“Yes. It is that of a well-proportioned, fairly muscular man of about sixty, quite healthy with the exception of the heart, one of the valves of which—the mitral valve—was incompetent and allowed some leakage of blood to take place.”
“Was the heart affection sufficient to account for the death of deceased?”
“No. It was quite a serviceable heart. There was good compensation—that is to say, there was extra growth of muscle to make up for the leaky valve. So far as his heart was concerned, deceased might have lived for another twenty years.”
“Were you able to ascertain what actually was the cause of death?”
“Yes. The cause of death was aconitine poisoning.”
At this reply a murmur of astonishment arose from the jury, and I heard Miss D’Arblay suddenly draw in her breath. The spectators sat up on their benches, and even the veiled lady was so far interested as to look up from her paper.
“How had the poison been administered?” the coroner asked.
“It had been injected under the skin by means of a hypodermic syringe.”
“Can you give an opinion as to whether the poison was administered to deceased by himself or by some other person?”
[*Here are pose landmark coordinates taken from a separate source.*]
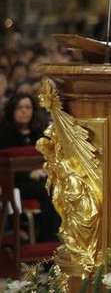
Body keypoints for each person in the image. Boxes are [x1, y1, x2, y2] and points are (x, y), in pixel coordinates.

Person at [0, 93, 60, 242]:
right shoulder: (4, 134)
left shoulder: (38, 133)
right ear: (12, 110)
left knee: (57, 188)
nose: (24, 111)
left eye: (28, 107)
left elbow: (50, 158)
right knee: (47, 190)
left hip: (40, 180)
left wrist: (47, 169)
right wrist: (29, 174)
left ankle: (55, 239)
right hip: (14, 183)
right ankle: (47, 240)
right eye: (20, 107)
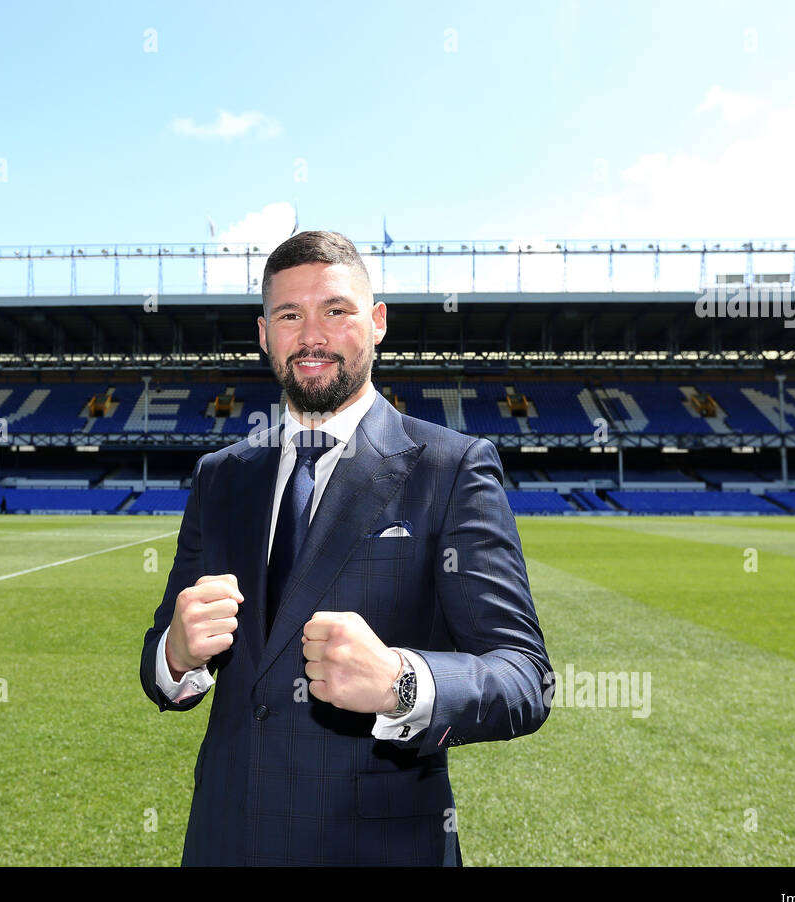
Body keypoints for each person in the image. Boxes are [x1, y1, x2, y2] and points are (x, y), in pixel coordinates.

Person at [139, 230, 551, 866]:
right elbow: (161, 667)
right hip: (227, 841)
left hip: (375, 848)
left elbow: (525, 678)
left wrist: (404, 683)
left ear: (378, 322)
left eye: (336, 310)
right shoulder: (221, 476)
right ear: (263, 333)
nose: (311, 336)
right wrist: (176, 652)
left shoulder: (450, 468)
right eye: (289, 315)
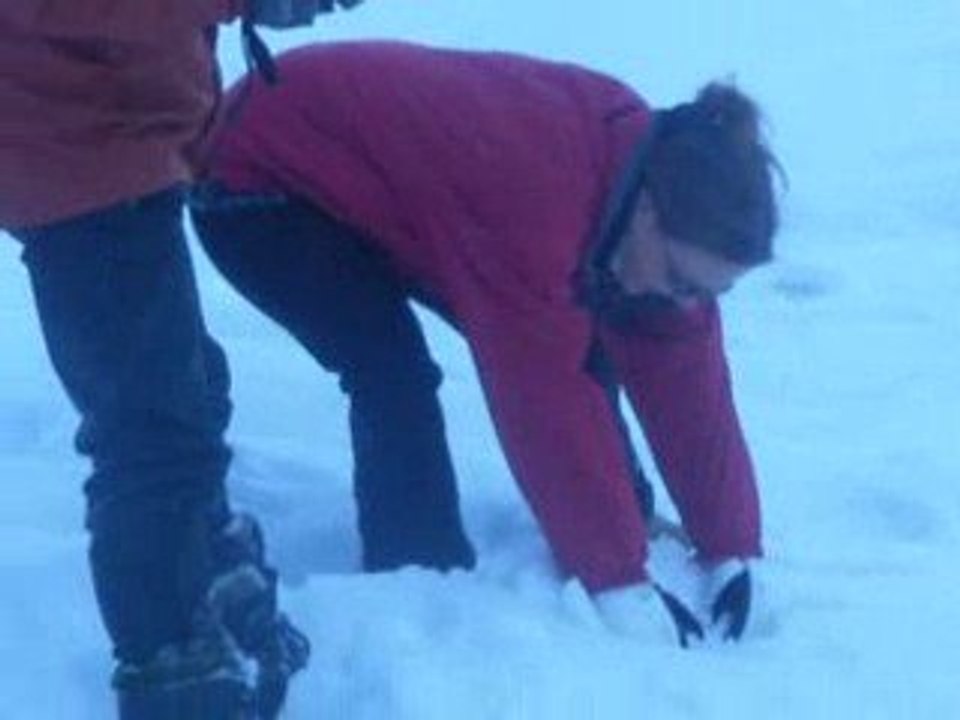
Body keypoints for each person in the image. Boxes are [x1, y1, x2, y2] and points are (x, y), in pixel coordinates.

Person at [189, 40, 780, 646]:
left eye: (706, 292)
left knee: (603, 317)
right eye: (682, 280)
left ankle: (626, 511)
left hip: (381, 185)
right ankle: (418, 577)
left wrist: (732, 547)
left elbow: (683, 373)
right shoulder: (539, 198)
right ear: (650, 213)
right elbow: (545, 397)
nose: (684, 300)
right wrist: (617, 578)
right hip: (256, 179)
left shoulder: (643, 176)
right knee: (393, 374)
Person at [0, 2, 367, 718]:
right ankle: (170, 666)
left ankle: (205, 576)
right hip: (74, 145)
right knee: (151, 430)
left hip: (112, 137)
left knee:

“It could not have been injected by deceased himself,” the witness replied. “The needle-puncture was in the back, just below the left shoulder-blade. It is, in my opinion, physically impossible for any one to inject into his own body with a hypodermic syringe in that spot. And, of course, a person who was administering an injection to himself would select the most convenient spot—such as the front of the thigh. But apart from the question of convenience, the place in which the needle-puncture was found was actually out of reach.” Here the witness produced a hypodermic syringe, the action of which he demonstrated with the aid of a glass of water; and having shown the impossibility of applying it to the spot that he had described, passed the syringe round for the jury’s inspection.